From ancient times in India, plant products are clinically used for curing various ailments, but unfortunately, this treasure has not been fully explored for the containment of leishmaniasis. Therefore, more attention is desired for the exploration of plant species commonly used in traditional herbal medicine for treating parasitic diseases. In this study, ethanol extract and butanol fraction exhibited dose-dependent antileishmanial activity against promastigote and intracellular amastigote forms of L. donovani. Their high selective index (>3) indicates their safety towards Mφs. Lack of antileishmanial activity in hexane, chloroform and aqueous fractions concludes that active constituents of T. sinensis are confined to butanol fraction. Good antileishmanial activity of this plant against clinical relevant (amastigote) stage is encouraging.

In animal studies, ethanol extract exhibited dose-dependent efficacy with highest activity being observed at 500 mg/kg dose. Butanol fraction showed efficacy similar to ethanol extract. It resulted in significantly higher (P < 0.001) inhibition of parasite multiplication compared to other three fractions. Superior in vivo efficacy in butanol fraction firmly indicates that the antileishmanial principles of this plant are concentrated in it. These findings substantiate the in vitro experimental outcomes.

Next, we assessed the immunostimulating potential of this plant. Our findings indicates that ethanol extract and butanol fraction treatment substantially increased the DAF and DCF-mediated fluorescence in Mφs as revealed by FCM. This confirms their ROS and NO enhancing ability towards Mφs. ROS and NO are firmly established to play a role as antimicrobial effector molecules produced by activated Mφs (Bogdan and Rollinghoff 1998; Stafford et al. 2002). These findings provide correlation between in vitro antileishmanial and immunostimulatory activities of ethanol extract and butanol fraction.

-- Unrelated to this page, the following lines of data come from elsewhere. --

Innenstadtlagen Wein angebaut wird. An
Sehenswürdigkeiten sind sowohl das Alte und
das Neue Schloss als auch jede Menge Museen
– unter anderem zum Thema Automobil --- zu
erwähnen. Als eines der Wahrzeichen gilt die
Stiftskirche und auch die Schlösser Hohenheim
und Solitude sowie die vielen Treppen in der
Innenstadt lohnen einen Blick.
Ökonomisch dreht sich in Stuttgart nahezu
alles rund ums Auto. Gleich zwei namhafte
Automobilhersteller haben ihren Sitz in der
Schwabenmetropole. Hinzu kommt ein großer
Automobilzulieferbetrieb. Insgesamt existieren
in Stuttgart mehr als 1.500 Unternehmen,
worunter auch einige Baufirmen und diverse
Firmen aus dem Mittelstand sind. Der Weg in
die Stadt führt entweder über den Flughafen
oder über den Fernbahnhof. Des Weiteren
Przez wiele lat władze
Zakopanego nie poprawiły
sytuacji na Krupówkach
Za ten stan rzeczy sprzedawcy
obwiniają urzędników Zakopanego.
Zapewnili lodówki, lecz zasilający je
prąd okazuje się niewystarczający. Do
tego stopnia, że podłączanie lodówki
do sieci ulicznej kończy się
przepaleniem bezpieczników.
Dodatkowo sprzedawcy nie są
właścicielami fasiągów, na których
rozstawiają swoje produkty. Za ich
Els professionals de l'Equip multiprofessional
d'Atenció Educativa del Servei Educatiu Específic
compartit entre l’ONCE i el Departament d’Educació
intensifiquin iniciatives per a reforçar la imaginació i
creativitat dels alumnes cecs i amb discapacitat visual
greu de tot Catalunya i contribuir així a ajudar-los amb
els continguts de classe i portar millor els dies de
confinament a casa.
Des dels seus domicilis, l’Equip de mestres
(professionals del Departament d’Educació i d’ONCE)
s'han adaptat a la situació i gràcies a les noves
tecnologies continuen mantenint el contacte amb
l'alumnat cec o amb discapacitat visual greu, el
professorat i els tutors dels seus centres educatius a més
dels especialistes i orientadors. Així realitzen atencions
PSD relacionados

The presence of flavonoids and tannins etc. could be attributed for the immunostimulatory activities, as these constituents are reported to stimulate nonspecific macrophage functions. Similar findings are reported with Desmodium gangeticum (Singh et al. 2005) and Ocimum gratissimum (Ueda-Nakamura et al. 2006).

Phytochemical investigation on this plant revealed that its leaf and stem bark extracts contains steroids, flavonoids, alkaloids, triterpenes, polyphenols, and furano-diterpenes (Rastogi and Mehrotra 1998). The quinoline alkaloids, naphthylisoquinoline alkaloids, quinones, chalcones, terpenes, flavonoids are well known to exhibit leishmanicidal and immunomodulatory activity (Fournet and Munoz 2002; Rocha et al. 2005; Kayser et al. 2003). The presence of similar chemical constituents in T. sinensis might be responsible for its potent antileishmanial action.

In conclusion, the potent antileishmanial and significant immunostimulatory activity of T. sinensis indicates that the plant may provide promising leads for the development of new drugs against leishmaniasis. Further studies to elucidate the pure chemical entities of butanol fraction and detailed investigations of prophylactic and therapeutic in vivo immunostimulatory mechanisms of T. sinensis are in progress.